Mortgage Companies and Regulatory Arbitrage
|WP 12-20||Revisions: WP 12-20R1 | WP 12-20R2 | WP 12-20R3 | WP 12-20R4|
Mortgage companies (MCs) do not fall under the strict regulatory regime of depository institutions. We empirically show that this gap resulted in regulatory arbitrage and allowed bank holding companies (BHCs) to circumvent consumer compliance regulations, mitigate capital requirements, and reduce exposure to loan-related losses. Compared to bank subsidiaries, MC subsidiaries of BHCs originated riskier mortgages to borrowers with lower credit scores, lower incomes, higher loan-to-income ratios, and higher default rates. Our results imply that precrisis regulations had the capacity to mitigate the deterioration of lending standards if consistently applied and enforced for all types of intermediaries.

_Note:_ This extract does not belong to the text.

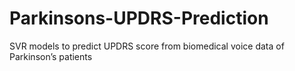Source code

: # Parkinsons-UPDRS-Prediction
SVR models to predict UPDRS score from biomedical voice data of Parkinson’s patients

Revised April 2014.
Keywords: Banking Regulation, Regulatory Arbitrage, Shadow Banking, Lending Standards, Mortgage, Foreclosure, Bank, Crisis.
JEL Codes: G21, G28, D12.
First version: September 2012. Earlier revisions November 2012 and May 2013.
Suggested citation: Demyanyk, Yuliya and Elena Loutskina, 2012. "Mortgage Companies and Regulatory Arbitrage," Federal Reserve Bank of Cleveland, Working Paper no. 12-20.